Hasil penelitian lain diungkapkan oleh Andresen (2005) bahwa bermain peran makro sebagai bentuk tindakan pada ZPD, termasuk perkembangan bahasa dimana bahasa memegang peranan penting sebagai sarana pembentukan daya khayal anak. Dengan adanya komunikasi yang terjadi secara verbal dalam bermain, anak dapat bertukar ide mengenai maksud dari permainan.
Sejalan dengan pendapat Andresen (2005), hasil penelitian yang dilakukan oleh Bergen (2002) menunjukkan hubungan yang jelas antara keterampilan sosial dan kompetensi bahasa dengan tingginya kualitas daya khayal anak. Sehingga bermain peran makro dimana anak bermain dengan teman sebaya dapat membantu perkembangan bahasa anak.
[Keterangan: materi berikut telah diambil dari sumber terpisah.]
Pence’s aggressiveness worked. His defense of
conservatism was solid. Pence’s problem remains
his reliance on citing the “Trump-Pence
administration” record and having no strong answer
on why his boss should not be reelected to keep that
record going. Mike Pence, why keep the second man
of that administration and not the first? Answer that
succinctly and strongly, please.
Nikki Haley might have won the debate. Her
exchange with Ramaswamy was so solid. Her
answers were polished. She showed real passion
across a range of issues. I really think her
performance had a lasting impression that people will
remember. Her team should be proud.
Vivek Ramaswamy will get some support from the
Hal yang sama diungkapkan oleh Anderson (2010) bahwa bermain peran makro dapat memperluas daya imajinasi anak dimana anak menggunakan kosakata baru untuk mengekspresikan cerita yang dimainkan. Anak dapat meningkatkan keterampilan berbicara dengan meniru anak yang lain maupun orang dewasa sebagai modelnya.
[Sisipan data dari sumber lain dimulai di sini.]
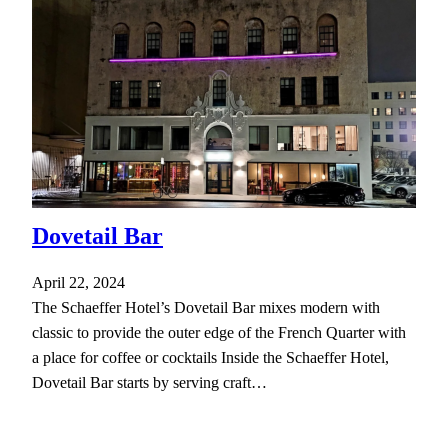
Dovetail Bar
April 22, 2024
The Schaeffer Hotel’s Dovetail Bar mixes modern with
classic to provide the outer edge of the French Quarter with
a place for coffee or cocktails Inside the Schaeffer Hotel,
Dovetail Bar starts by serving craft…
Berbeda dengan hasil penelitian mengenai bermain peran makro, hasil penelitian tentang pengaruh bermain peran mikro pada perkembangan bahasa sangat terbatas. Hasil penelitian yang dilakukan oleh Li (2012) menunjukkan bahwa perkembangan bahasa anak dapat dikembangkan melalui pendekatan bermain peran di rumah dimana daya khayal anak secara individual dapat terlihat melalui bermain peran mikro. Hasil penelitian lain dikemukakan oleh Maryatun (2010) yang membuktikan bahwa pemanfaatan wayang damen dapat meningkatkan moral behavior pada anak melalui metode bermain peran mikro. Selain hasil penelitian dari Maryatun, penelitian yang dilakukan oleh Handayani (2012) membuktikan bahwa secara umum keterampilan sosial anak meningkat dengan baik melalui metode bermain peran mikro.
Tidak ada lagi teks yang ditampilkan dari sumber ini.